Cabe ressaltar que a literatura disponível ainda é limitada. As metanálises atuais são baseadas em ensaios clínicos não randomizados com alta heterogeneidade, envolvendo estudos com diferentes perfis de função tireoidiana basal, tipos de suplemento de vitamina D e duração do tratamento.
A recomendação segue a regra geral. Na presença de disfunção tireoidiana, a suplementação deve ser oferecida aos indivíduos com valores < 30ng/ml, objetivando manter valores acima desse limiar.
Fontes alimentares:
· Gema de ovo
· Atum, salmão, Tilápia
· Fígado, Frango
· Cogumelos
· Óleo de fígado de bacalhau e de salmão
· SOL*
Zinco
Cofator de diversas enzimas no organismo humano, incluindo a TPO, estando envolvido no processo de síntese de hormônio tireoidiano e na sinalização de seu receptor nos diferentes tecidos. Participa também na síntese de TSH e de tireoglobulina, demonstrando papel em diferentes etapas do adequado funcionamento da tireoide. Além disso, atua como anti-oxidante, reduz resposta inflamatória e a formação de espécies reativas de oxigênio.
Apesar disso, o papel da suplementação de zinco nas disfunções tireoidianas ainda carece de evidências, sendo a recomendação manter níveis dentro da normalidade.
Fontes alimentares:
· Ostras
· Semente de abóbora
· Amêndoas
· Grão de bico
· Caranguejo
Magnésio
Cofator das deiodinases e segundo mensageiro na sinalização do receptor de hormônio tireoidiano. Também tem papel na biodisponibilidade do selênio. A deficiência de Mg é comum na população em geral e tem sido associada a comprometimento da função tireoidiana, distúrbios metabólicos e carcinogênese. Estudos demonstraram maior frequancia de positividade de anticorpos anti-tireoidianos e maior prevalência de hipotireoidismo em casos de deficiência persistente de Mg.
Fontes alimentares:
· Semente de Abóbora
· Espinafre
· Acelga
· Chocolate amargo
· Feijão preto
· Amêndoas, castanha de caju, quinoa
Por fim, destacamos alguns alimentos que podem interferir negativamente na função tireoidiana, principalmente em indivíduos já acometidos pelas doenças autoimunes relacionadas.
Soja e relacionados
Ricos em isoflavonas, componentes potencialmente bociogênicos, por inibição da TPO. Tais efeitos, entretanto, são observados principalmente em pacientes com hipotireoidismo subclínico, tireoidite de hashimoto ou em regiões com deficiência de iodo, situações em que o consumo deve ser moderado.
Vegetais crucíferos
Exemplos: brócolis, repolho, couve-flor e nabo. São ricos em tiocianato, substância que diminui a captação de iodo, com potencial efeito bociogênico. A recomendação é que sejam consumidos cozidos (reduz o tiocianato) e com bastante moderação em indivíduos com disfunção tireoidiana.

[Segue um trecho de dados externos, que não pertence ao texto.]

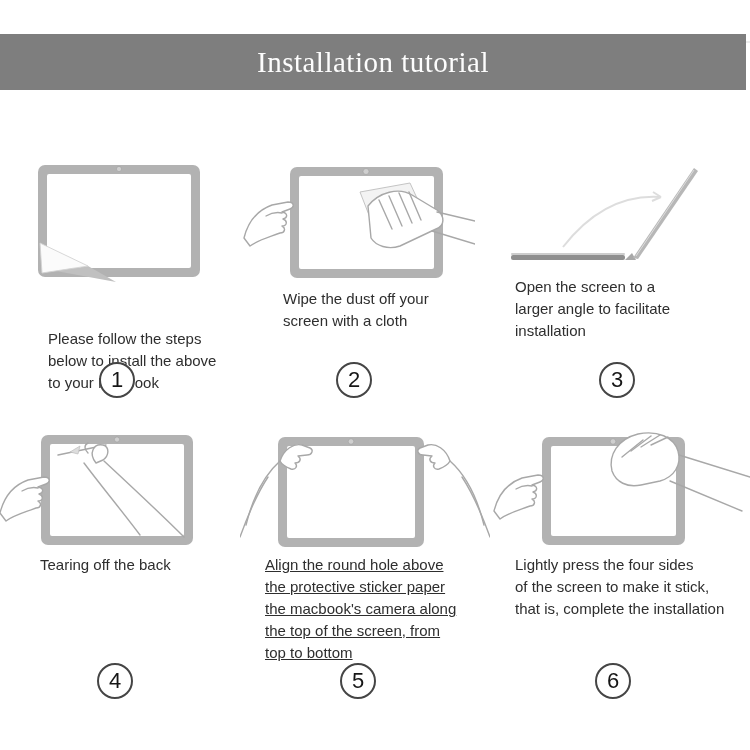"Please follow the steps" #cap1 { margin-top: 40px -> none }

Concluindo, não há evidências suficientes para apoiar uso rotineiro de suplementos vitamínicos para melhorar o curso da doença tireoidiana (a não ser que haja deficiência documentada). Cabe ressaltar que uma dieta com excesso de calorias que induza ganho de peso, está associada a elevação dos níveis de TSH e piora de inflamação sistêmica. Uma dieta balanceada com os oligoelementos e vitaminas é fundamental para manter as necessidades diárias recomendadas.